**Records to use:**
_ _ _
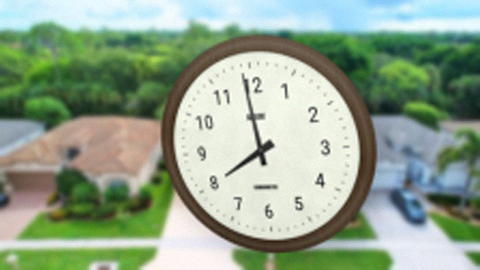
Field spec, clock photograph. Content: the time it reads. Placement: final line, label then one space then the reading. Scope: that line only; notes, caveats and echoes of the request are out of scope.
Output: 7:59
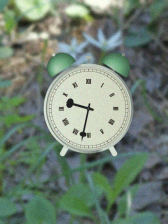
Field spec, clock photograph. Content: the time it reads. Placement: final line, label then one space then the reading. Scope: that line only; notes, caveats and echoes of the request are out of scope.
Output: 9:32
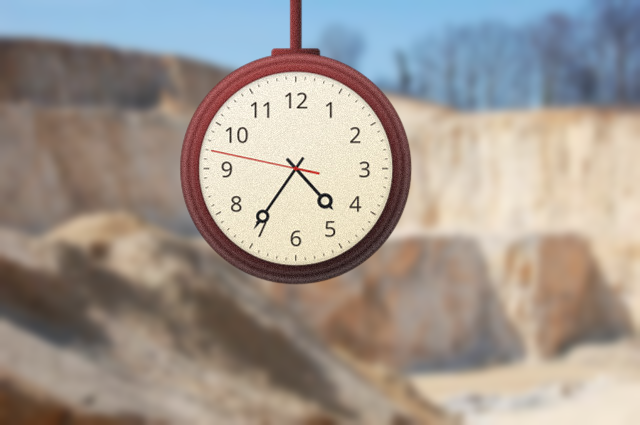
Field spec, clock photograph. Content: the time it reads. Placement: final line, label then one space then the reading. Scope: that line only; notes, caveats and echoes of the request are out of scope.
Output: 4:35:47
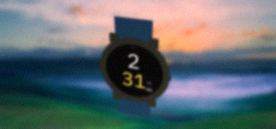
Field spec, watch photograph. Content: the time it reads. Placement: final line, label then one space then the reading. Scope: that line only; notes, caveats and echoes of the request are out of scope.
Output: 2:31
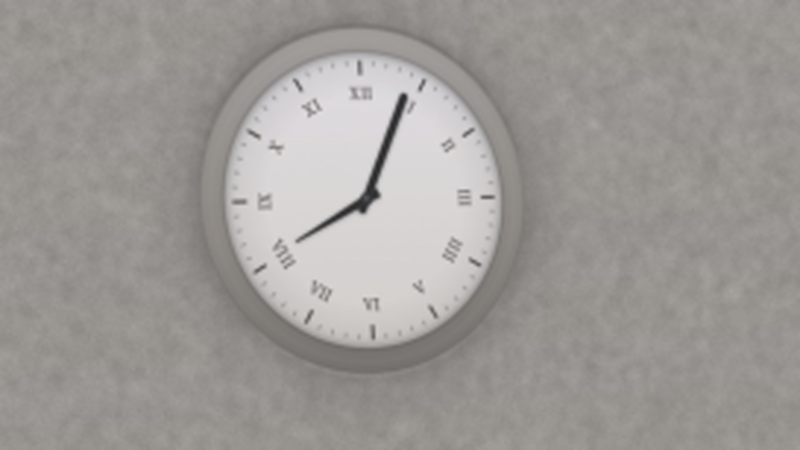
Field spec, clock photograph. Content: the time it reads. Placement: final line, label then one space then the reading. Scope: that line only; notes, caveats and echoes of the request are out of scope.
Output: 8:04
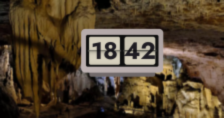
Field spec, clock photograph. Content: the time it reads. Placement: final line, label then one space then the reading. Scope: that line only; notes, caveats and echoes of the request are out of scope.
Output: 18:42
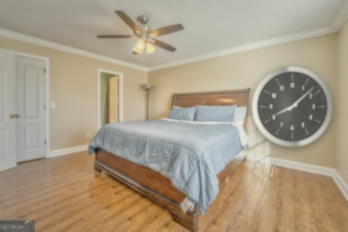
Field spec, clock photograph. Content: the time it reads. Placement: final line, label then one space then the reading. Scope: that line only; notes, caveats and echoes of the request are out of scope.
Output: 8:08
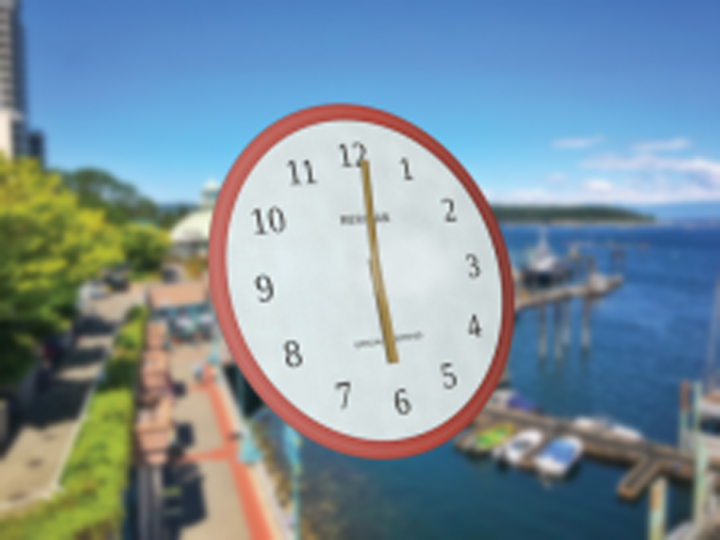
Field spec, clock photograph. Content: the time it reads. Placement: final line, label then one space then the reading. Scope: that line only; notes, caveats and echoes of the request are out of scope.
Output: 6:01
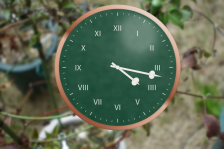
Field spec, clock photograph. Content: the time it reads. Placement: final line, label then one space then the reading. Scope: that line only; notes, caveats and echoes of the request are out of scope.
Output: 4:17
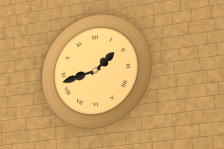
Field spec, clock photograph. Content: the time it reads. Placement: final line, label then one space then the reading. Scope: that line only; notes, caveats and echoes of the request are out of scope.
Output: 1:43
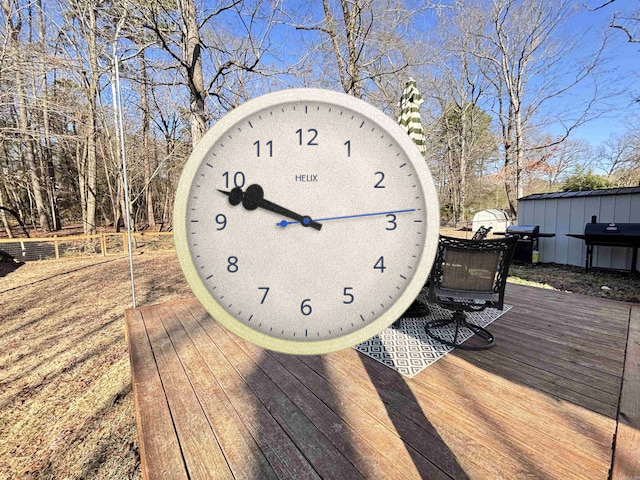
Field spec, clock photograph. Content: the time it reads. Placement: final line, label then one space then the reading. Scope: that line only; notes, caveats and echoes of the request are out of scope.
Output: 9:48:14
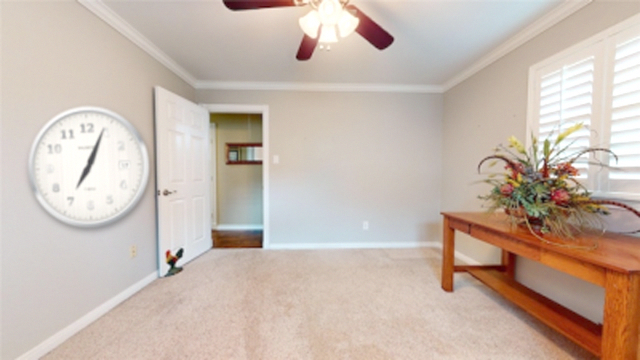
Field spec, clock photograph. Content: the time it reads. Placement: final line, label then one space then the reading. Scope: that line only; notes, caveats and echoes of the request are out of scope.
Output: 7:04
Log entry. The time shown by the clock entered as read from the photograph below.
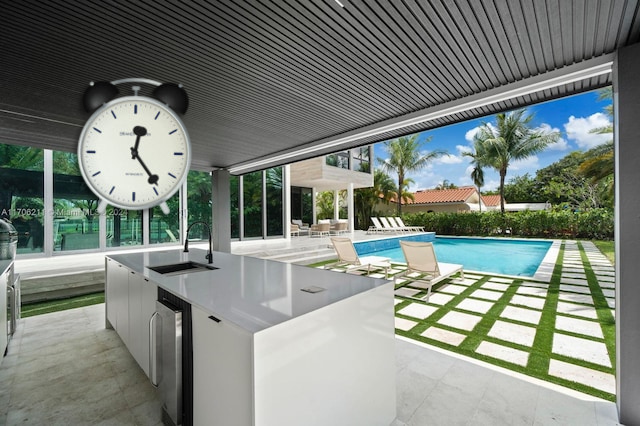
12:24
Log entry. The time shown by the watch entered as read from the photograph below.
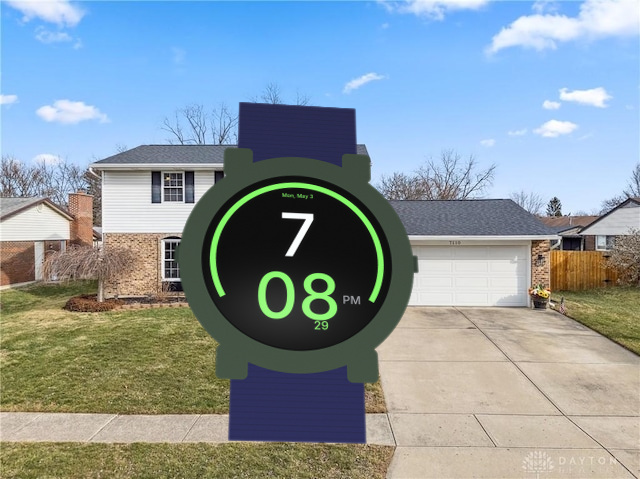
7:08:29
_ _ _
**Goal:** Write all of the entries out again, swapping each "Output" for "Reading" and changing nothing else. Leave the pictures out.

**Result of the exercise:**
Field spec, clock photograph. Content: the time it reads. Placement: final line, label then one space then the reading. Scope: that line only; notes, caveats and echoes of the request are out of scope.
Reading: 7:59
Field spec, clock photograph. Content: the time it reads. Placement: final line, label then one space then the reading. Scope: that line only; notes, caveats and echoes of the request are out of scope.
Reading: 9:32
Field spec, clock photograph. Content: the time it reads. Placement: final line, label then one space then the reading. Scope: that line only; notes, caveats and echoes of the request are out of scope.
Reading: 4:35:47
Field spec, watch photograph. Content: the time it reads. Placement: final line, label then one space then the reading. Scope: that line only; notes, caveats and echoes of the request are out of scope.
Reading: 2:31
Field spec, clock photograph. Content: the time it reads. Placement: final line, label then one space then the reading. Scope: that line only; notes, caveats and echoes of the request are out of scope.
Reading: 8:04
Field spec, clock photograph. Content: the time it reads. Placement: final line, label then one space then the reading. Scope: that line only; notes, caveats and echoes of the request are out of scope.
Reading: 18:42
Field spec, clock photograph. Content: the time it reads. Placement: final line, label then one space then the reading. Scope: that line only; notes, caveats and echoes of the request are out of scope.
Reading: 8:08
Field spec, clock photograph. Content: the time it reads. Placement: final line, label then one space then the reading. Scope: that line only; notes, caveats and echoes of the request are out of scope.
Reading: 6:01
Field spec, clock photograph. Content: the time it reads. Placement: final line, label then one space then the reading. Scope: that line only; notes, caveats and echoes of the request are out of scope.
Reading: 4:17
Field spec, clock photograph. Content: the time it reads. Placement: final line, label then one space then the reading. Scope: that line only; notes, caveats and echoes of the request are out of scope.
Reading: 1:43
Field spec, clock photograph. Content: the time it reads. Placement: final line, label then one space then the reading. Scope: that line only; notes, caveats and echoes of the request are out of scope.
Reading: 9:48:14
Field spec, clock photograph. Content: the time it reads. Placement: final line, label then one space then the reading. Scope: that line only; notes, caveats and echoes of the request are out of scope.
Reading: 7:04
Log entry. The time shown by the clock entered as read from the photograph below.
12:24
Log entry. The time shown by the watch entered as read from the photograph below.
7:08:29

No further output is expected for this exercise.